Monday, June 04, 2012

Romney, a modern-day Omega Theta Pi frat brother

I think it's pretty clear by now that Mitt Romney would've been a textbook-perfect brother of the Omega Theta Pi fraternity. What fraternity is that, you ask? In the movie Animal House, it's the frat house populated with well-to-do, pompous, vacuous a-holes, represented most famously by Neidermeyer. Recall Douglas Neidermeyer was your stereotypical ROTC/Patton-wannabe, a bit too gung-ho, a bit too straight-laced, a bit too into enforcing what he deemed normal. All in all, your classic jerk and bully.

Compare this profile to what we've come to learn about Romney, in particular the recent revelation about his bullying of a gay classmate. During high school, several friends held down the victim as Romney proceeded to use scissors to cut clumps of hair from the presumed gay boy's head.

Romney's defense? "I participated in a lot of hijinks and pranks during high school," he said while chuckling. The described act of bullying is disturbing enough, but to hear 40+ years later Romney attempt to excuse it away as "hijinks" while laughing no less is even more inexcusable and disgusting. As long as he's not the victim, then it's no big deal. As long as it wasn't one of his sons that were held down and had hair removed with scissors, then it's OK, no big deal. And it's as if for him to show empathy or compassion is to show weakness, and he just can't have that happen. What would the Republican base think?

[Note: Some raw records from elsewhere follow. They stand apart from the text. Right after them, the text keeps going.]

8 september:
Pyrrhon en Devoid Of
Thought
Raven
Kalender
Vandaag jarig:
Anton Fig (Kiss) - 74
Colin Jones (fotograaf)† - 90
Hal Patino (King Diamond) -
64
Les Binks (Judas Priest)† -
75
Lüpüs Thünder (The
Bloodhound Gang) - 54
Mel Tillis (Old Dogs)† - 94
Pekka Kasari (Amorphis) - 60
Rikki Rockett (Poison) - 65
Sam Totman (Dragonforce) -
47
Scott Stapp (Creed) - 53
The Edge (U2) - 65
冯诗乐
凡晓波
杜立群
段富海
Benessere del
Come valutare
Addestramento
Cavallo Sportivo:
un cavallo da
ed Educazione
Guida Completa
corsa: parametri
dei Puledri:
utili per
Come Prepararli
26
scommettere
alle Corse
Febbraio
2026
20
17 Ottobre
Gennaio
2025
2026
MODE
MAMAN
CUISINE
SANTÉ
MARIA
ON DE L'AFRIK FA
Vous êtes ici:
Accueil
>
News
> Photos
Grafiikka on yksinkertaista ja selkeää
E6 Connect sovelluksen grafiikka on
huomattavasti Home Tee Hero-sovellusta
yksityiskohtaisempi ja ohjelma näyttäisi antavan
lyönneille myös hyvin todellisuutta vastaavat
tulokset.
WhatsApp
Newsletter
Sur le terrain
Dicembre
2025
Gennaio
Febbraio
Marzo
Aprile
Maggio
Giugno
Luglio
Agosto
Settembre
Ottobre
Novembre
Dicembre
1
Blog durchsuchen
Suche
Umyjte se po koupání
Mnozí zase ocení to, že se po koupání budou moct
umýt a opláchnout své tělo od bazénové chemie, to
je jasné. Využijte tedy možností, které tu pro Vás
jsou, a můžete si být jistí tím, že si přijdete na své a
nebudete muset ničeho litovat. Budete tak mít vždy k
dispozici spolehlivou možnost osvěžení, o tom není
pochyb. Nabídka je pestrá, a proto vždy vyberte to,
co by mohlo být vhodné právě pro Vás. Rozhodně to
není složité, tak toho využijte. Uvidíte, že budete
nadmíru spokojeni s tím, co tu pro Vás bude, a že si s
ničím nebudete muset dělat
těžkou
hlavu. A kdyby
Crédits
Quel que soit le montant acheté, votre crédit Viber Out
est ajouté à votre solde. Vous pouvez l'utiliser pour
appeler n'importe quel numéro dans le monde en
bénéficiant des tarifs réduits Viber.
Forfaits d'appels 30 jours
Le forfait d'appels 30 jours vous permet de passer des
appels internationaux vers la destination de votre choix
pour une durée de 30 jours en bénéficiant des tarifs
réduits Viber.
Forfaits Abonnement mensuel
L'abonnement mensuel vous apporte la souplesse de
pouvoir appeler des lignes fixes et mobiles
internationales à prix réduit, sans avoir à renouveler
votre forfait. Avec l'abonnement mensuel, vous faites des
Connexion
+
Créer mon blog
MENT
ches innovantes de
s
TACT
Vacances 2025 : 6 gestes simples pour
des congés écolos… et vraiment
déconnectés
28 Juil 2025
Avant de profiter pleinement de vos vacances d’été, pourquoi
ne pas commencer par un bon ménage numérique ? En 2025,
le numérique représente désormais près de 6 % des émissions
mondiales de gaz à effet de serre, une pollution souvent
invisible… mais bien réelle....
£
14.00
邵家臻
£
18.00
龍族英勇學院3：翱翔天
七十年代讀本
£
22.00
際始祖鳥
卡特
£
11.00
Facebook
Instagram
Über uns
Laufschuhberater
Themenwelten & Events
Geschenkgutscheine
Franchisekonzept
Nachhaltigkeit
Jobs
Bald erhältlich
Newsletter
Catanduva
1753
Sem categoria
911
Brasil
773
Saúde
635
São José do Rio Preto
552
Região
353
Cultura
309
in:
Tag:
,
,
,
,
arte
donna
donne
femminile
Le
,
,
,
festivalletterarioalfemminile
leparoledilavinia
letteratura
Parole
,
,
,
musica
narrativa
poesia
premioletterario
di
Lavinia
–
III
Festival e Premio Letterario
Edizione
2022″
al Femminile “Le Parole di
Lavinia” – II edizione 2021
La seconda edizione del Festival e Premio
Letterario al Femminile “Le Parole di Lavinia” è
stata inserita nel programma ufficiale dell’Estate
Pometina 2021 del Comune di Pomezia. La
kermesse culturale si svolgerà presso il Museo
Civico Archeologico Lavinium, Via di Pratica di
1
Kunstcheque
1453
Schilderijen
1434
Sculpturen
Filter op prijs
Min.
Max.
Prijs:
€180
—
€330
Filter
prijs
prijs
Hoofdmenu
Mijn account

How this incident, along with the Seamus incident, do not qualify as occurrences that demand at least some serious consideration when it comes to judging Romney as a person and as a candidate is something I don't understand. If you had a long-time friend and learned that he had committed such a heinous act many years ago, are you telling me it wouldn't impact how you looked at him, how you viewed him as a person going forward? I have to think it would. It's just ugly and in my experience this kind of telling behavior does not completely vanish with maturity. Someone capable of doing such a thing then most likely retains some of those unfeeling, hateful qualities today.

Is this a major campaign item? No. But it should be something voters contemplate when deciding what personality traits and characteristics are important in the POTUS.